### [What is needed]
Rewrite the lines of the items below as a numbered list, skipping blank lines and omitting the pictures.

### [Recorded data]
+++++
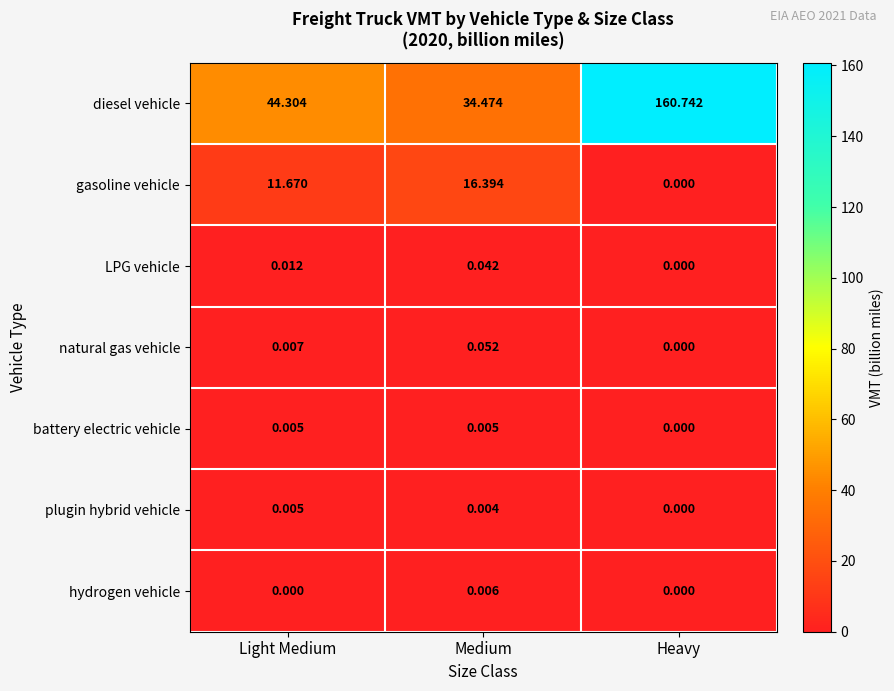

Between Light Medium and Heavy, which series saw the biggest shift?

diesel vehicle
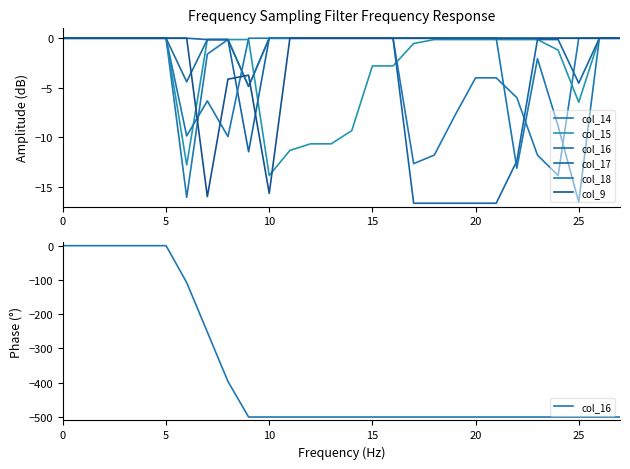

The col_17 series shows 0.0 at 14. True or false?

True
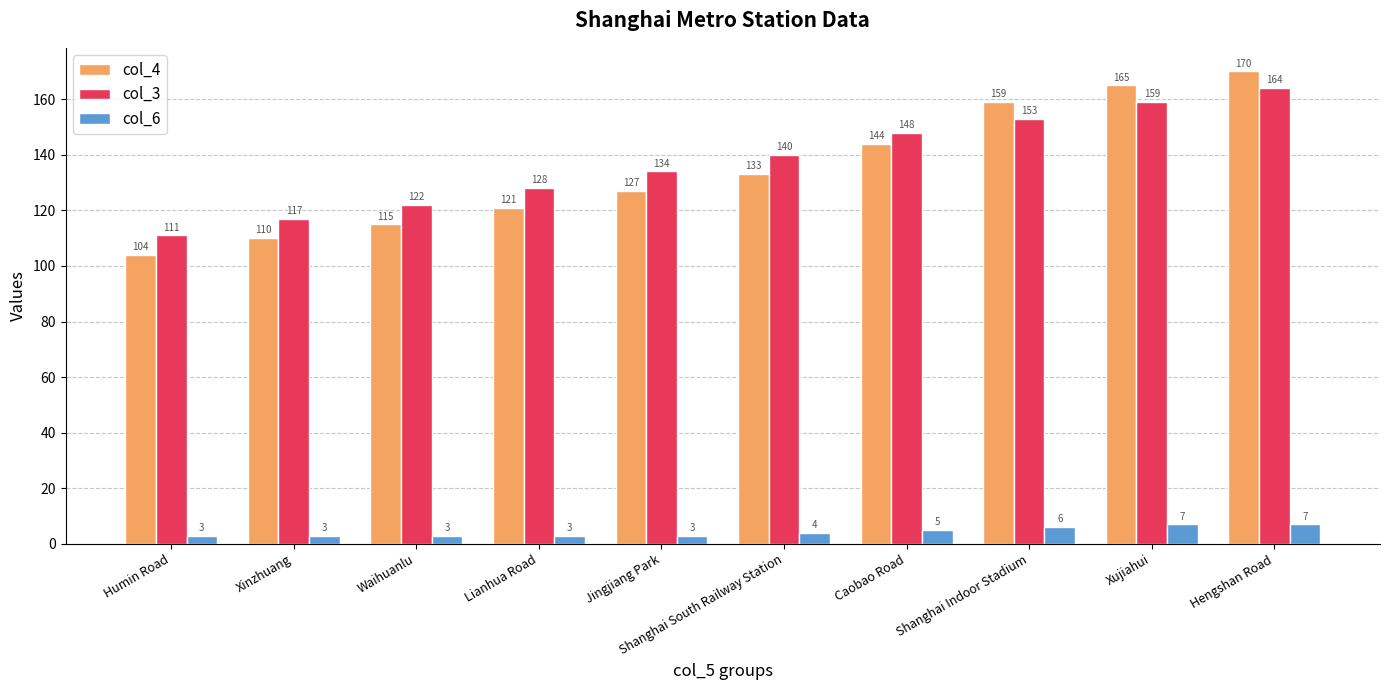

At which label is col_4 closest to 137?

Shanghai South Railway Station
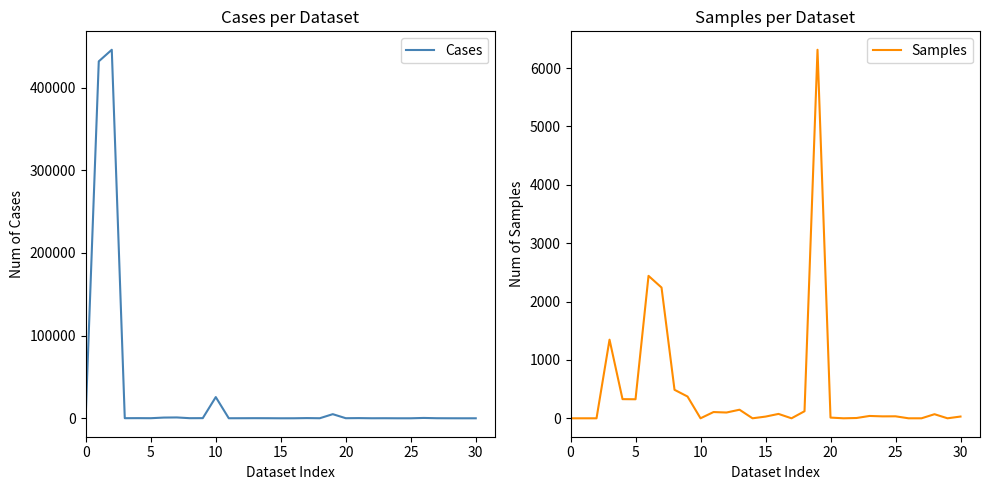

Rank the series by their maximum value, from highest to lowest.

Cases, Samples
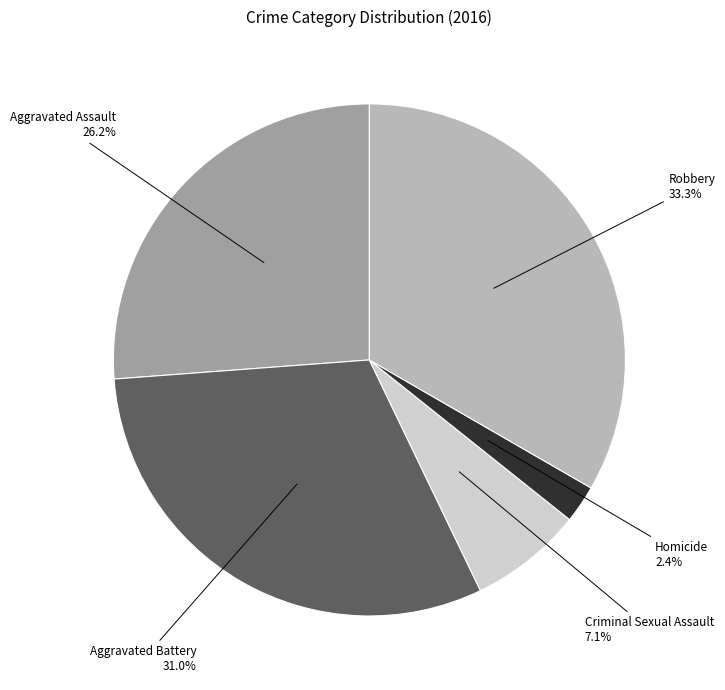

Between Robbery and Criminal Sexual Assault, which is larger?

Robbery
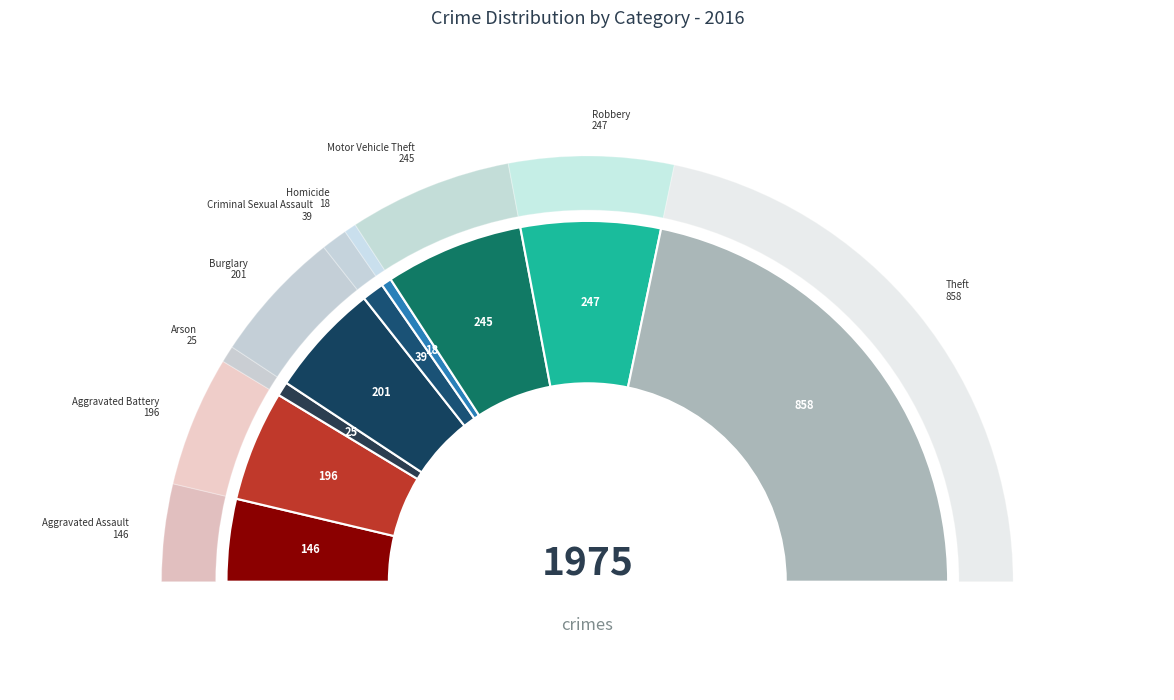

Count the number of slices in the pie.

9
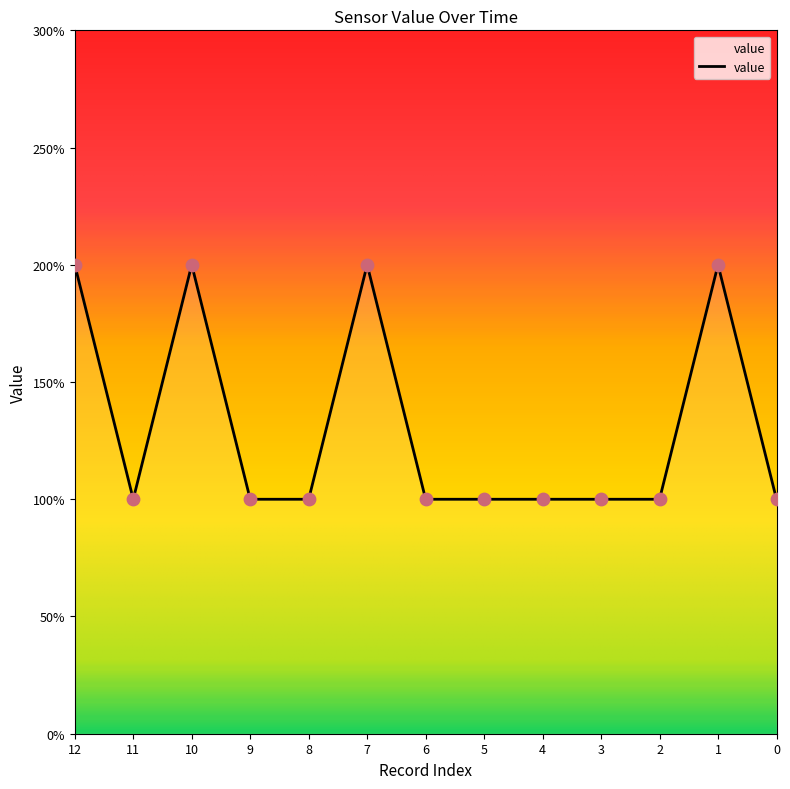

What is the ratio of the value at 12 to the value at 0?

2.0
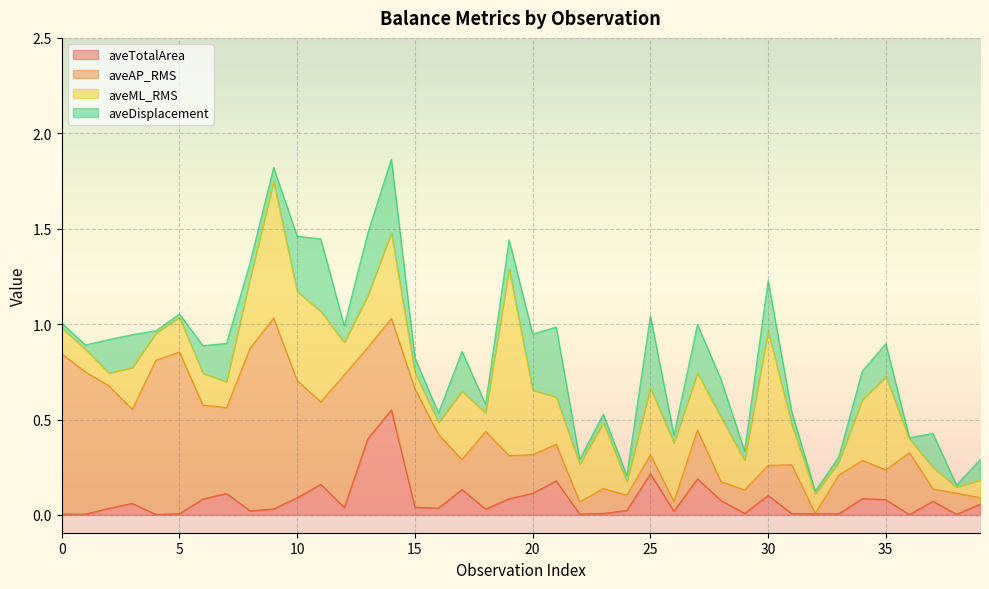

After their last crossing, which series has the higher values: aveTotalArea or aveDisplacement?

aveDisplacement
+++++
### [Result of the task]
1. Between Light Medium and Heavy, which series saw the biggest shift?
2. diesel vehicle
3. The col_17 series shows 0.0 at 14. True or false?
4. True
5. At which label is col_4 closest to 137?
6. Shanghai South Railway Station
7. Rank the series by their maximum value, from highest to lowest.
8. Cases, Samples
9. Between Robbery and Criminal Sexual Assault, which is larger?
10. Robbery
11. Count the number of slices in the pie.
12. 9
13. What is the ratio of the value at 12 to the value at 0?
14. 2.0
15. After their last crossing, which series has the higher values: aveTotalArea or aveDisplacement?
16. aveDisplacement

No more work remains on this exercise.